Prompt =>
Isolate every line in the data with the string "have" and copy it.

Saved data entries =>
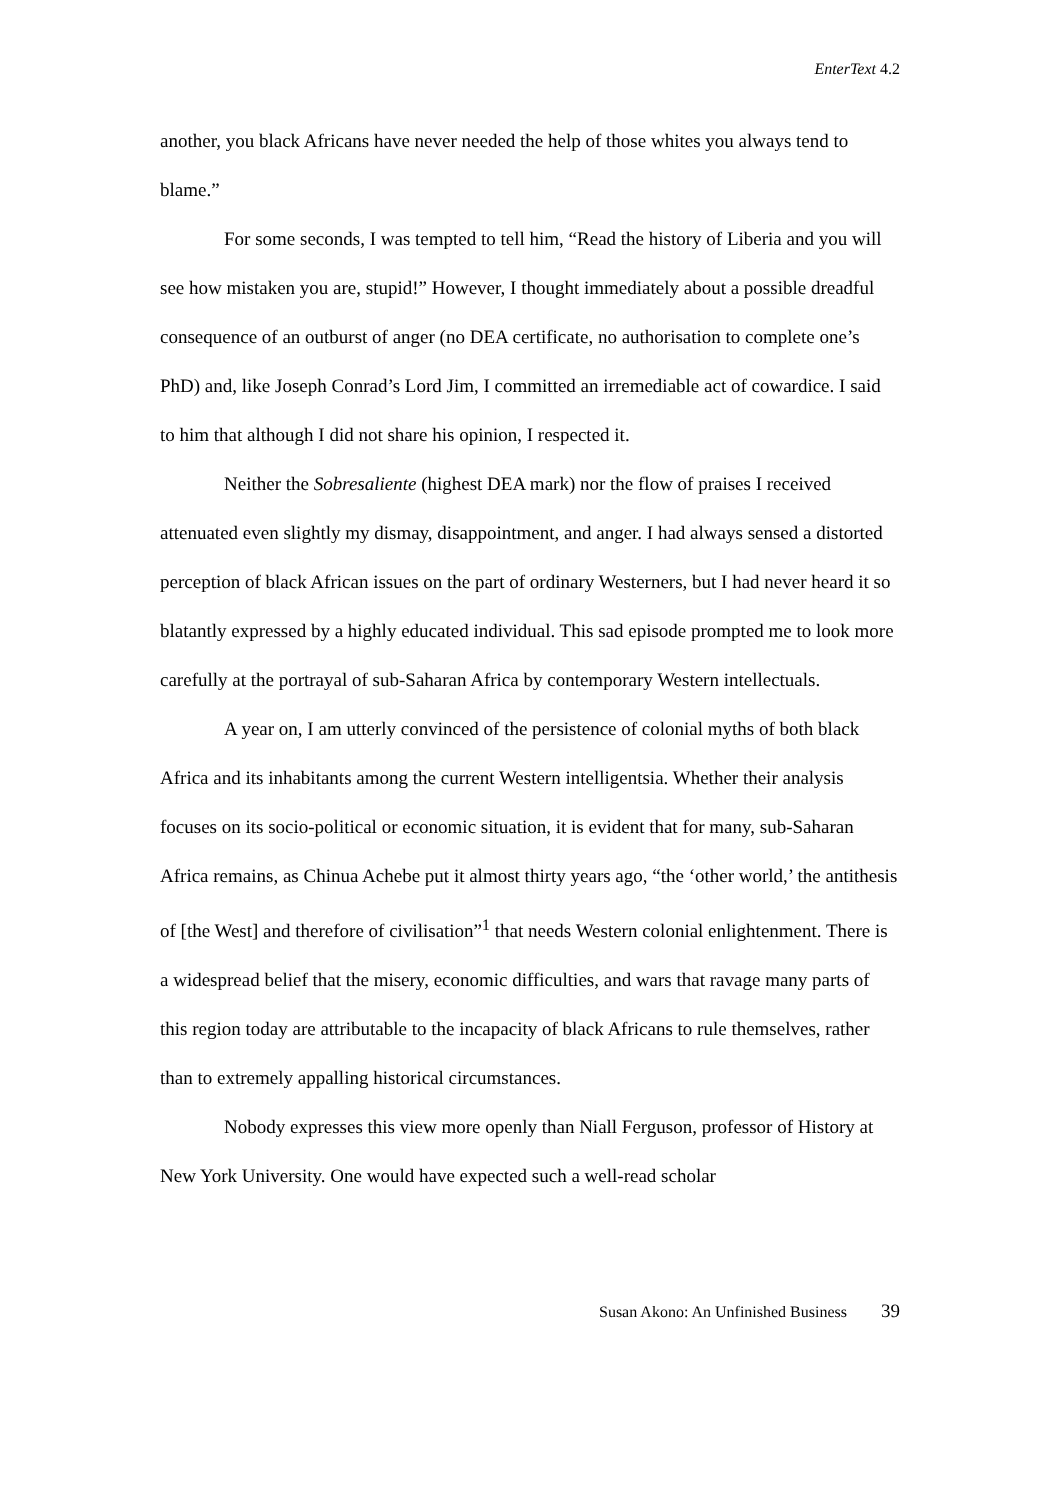EnterText 4.2
another, you black Africans have never needed the help of those whites you always tend to blame.”
For some seconds, I was tempted to tell him, “Read the history of Liberia and you will see how mistaken you are, stupid!” However, I thought immediately about a possible dreadful consequence of an outburst of anger (no DEA certificate, no authorisation to complete one’s PhD) and, like Joseph Conrad’s Lord Jim, I committed an irremediable act of cowardice. I said to him that although I did not share his opinion, I respected it.
Neither the Sobresaliente (highest DEA mark) nor the flow of praises I received attenuated even slightly my dismay, disappointment, and anger. I had always sensed a distorted perception of black African issues on the part of ordinary Westerners, but I had never heard it so blatantly expressed by a highly educated individual. This sad episode prompted me to look more carefully at the portrayal of sub-Saharan Africa by contemporary Western intellectuals.
A year on, I am utterly convinced of the persistence of colonial myths of both black Africa and its inhabitants among the current Western intelligentsia. Whether their analysis focuses on its socio-political or economic situation, it is evident that for many, sub-Saharan Africa remains, as Chinua Achebe put it almost thirty years ago, “the ‘other world,’ the antithesis of [the West] and therefore of civilisation”<sup>1</sup> that needs Western colonial enlightenment. There is a widespread belief that the misery, economic difficulties, and wars that ravage many parts of this region today are attributable to the incapacity of black Africans to rule themselves, rather than to extremely appalling historical circumstances.
Nobody expresses this view more openly than Niall Ferguson, professor of History at New York University. One would have expected such a well-read scholar
Susan Akono: An Unfinished Business 39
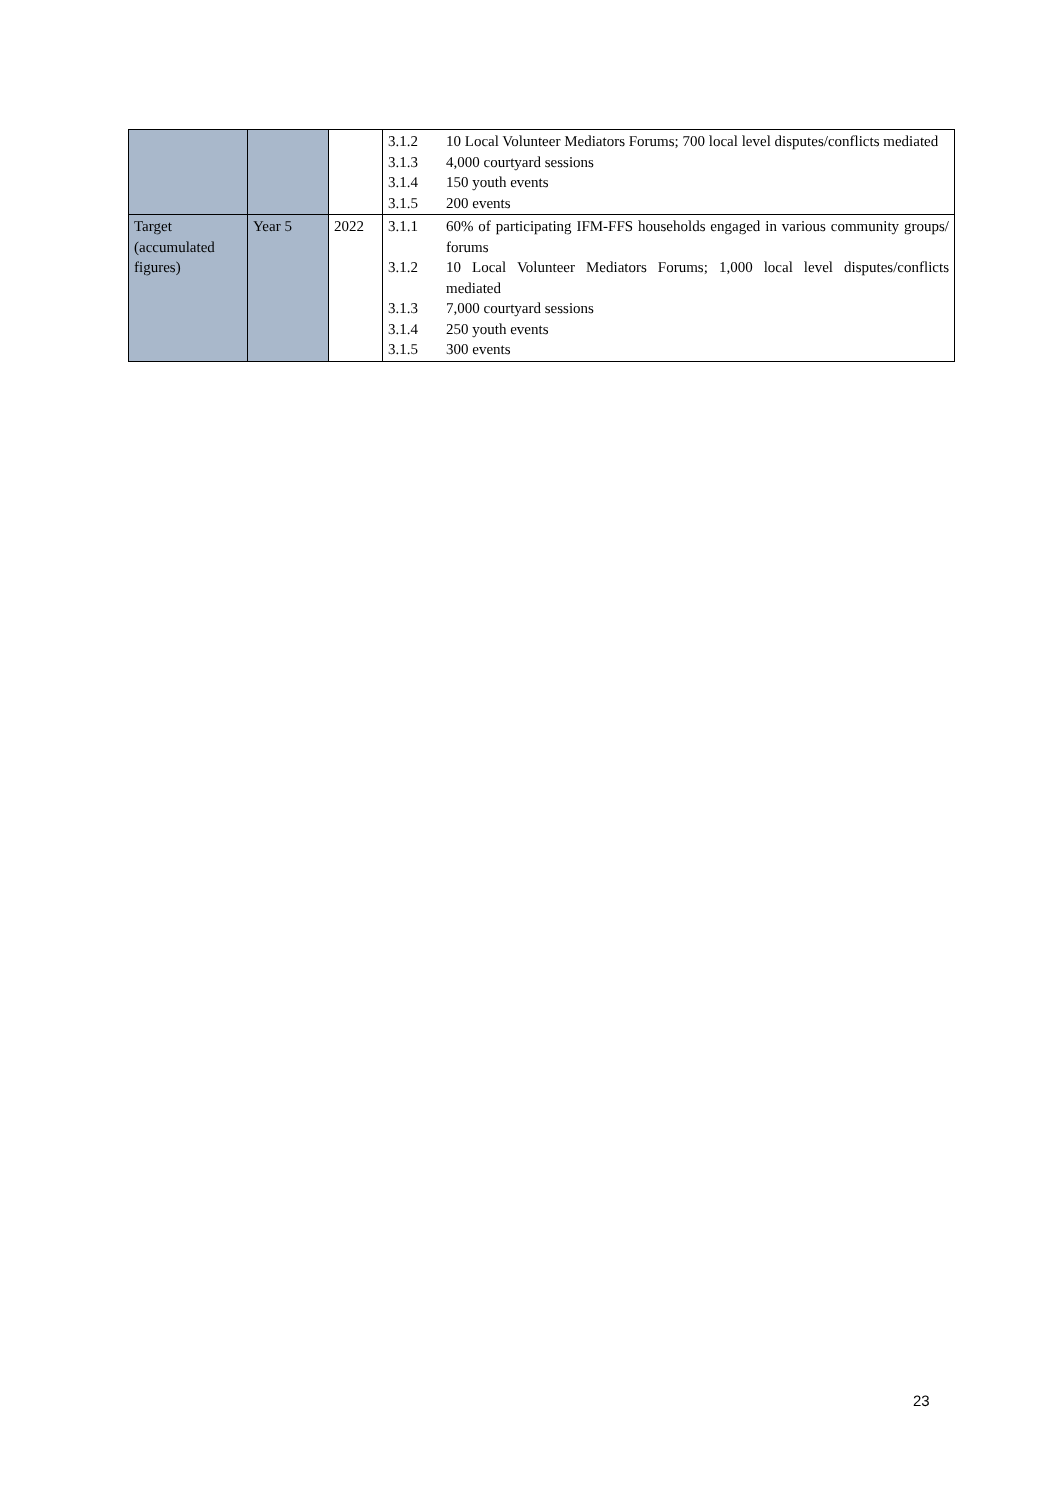| | | | 3.1.2 10 Local Volunteer Mediators Forums; 700 local level disputes/conflicts mediated 3.1.3 4,000 courtyard sessions 3.1.4 150 youth events 3.1.5 200 events |
| Target (accumulated figures) | Year 5 | 2022 | 3.1.1 60% of participating IFM-FFS households engaged in various community groups/ forums 3.1.2 10 Local Volunteer Mediators Forums; 1,000 local level disputes/conflicts mediated 3.1.3 7,000 courtyard sessions 3.1.4 250 youth events 3.1.5 300 events |
23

Output for this exercise =>
another, you black Africans have never needed the help of those whites you always tend to blame.”
Nobody expresses this view more openly than Niall Ferguson, professor of History at New York University. One would have expected such a well-read scholar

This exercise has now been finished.